23. Ethics / D. Deontological Ethics / 6. Motivation for Duty
Kant's love of consistency is too rigid, and it even overrides normal fairness [Williams,B]
     Full Idea: There is a certain moral woodenness or even insolence in Kant's blank regard for consistency. It smacks of Keynes's Principle of Unfairness - that if you can't do a good turn to everybody, you shouldn't do it to anybody.
     From: Bernard Williams (Morality and the emotions [1965], p.226)
     A reaction: He says it also turns each of us into a Supreme Legislator, which deifies man. It is clearly not the case that morality consists entirely of rules and principles, but Williams recognises their role, in truth-telling for example.
27. Natural Reality / E. Cosmology / 1. Cosmology
Is the cosmos open or closed, mechanical or teleological, alive or inanimate, and created or eternal? [Robinson,TM, by PG]

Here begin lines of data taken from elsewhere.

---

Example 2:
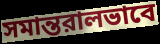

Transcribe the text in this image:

সমান্তরালভাবে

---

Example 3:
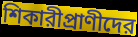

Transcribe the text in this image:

শিকারীপ্রাণীদের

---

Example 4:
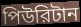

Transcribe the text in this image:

পিউরিটান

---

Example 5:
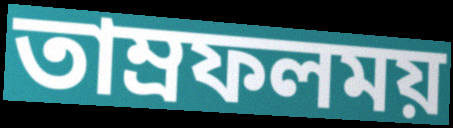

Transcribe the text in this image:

তাম্রফলময়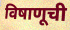
विषाणूची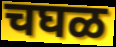
चघळ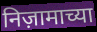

     Full Idea: The four major disputes in classical cosmology were whether the cosmos is 'open' or 'closed', whether it is explained mechanistically or teleologically, whether it is alive or mere matter, and whether or not it has a beginning.
     From: report of T.M. Robinson (Classical Cosmology (frags) [1997]) by PG - Db (ideas)
     A reaction: A nice summary. The standard modern view is closed, mechanistic, inanimate and non-eternal. But philosophers can ask deeper questions than physicists, and I say we are entitled to speculate when the evidence runs out.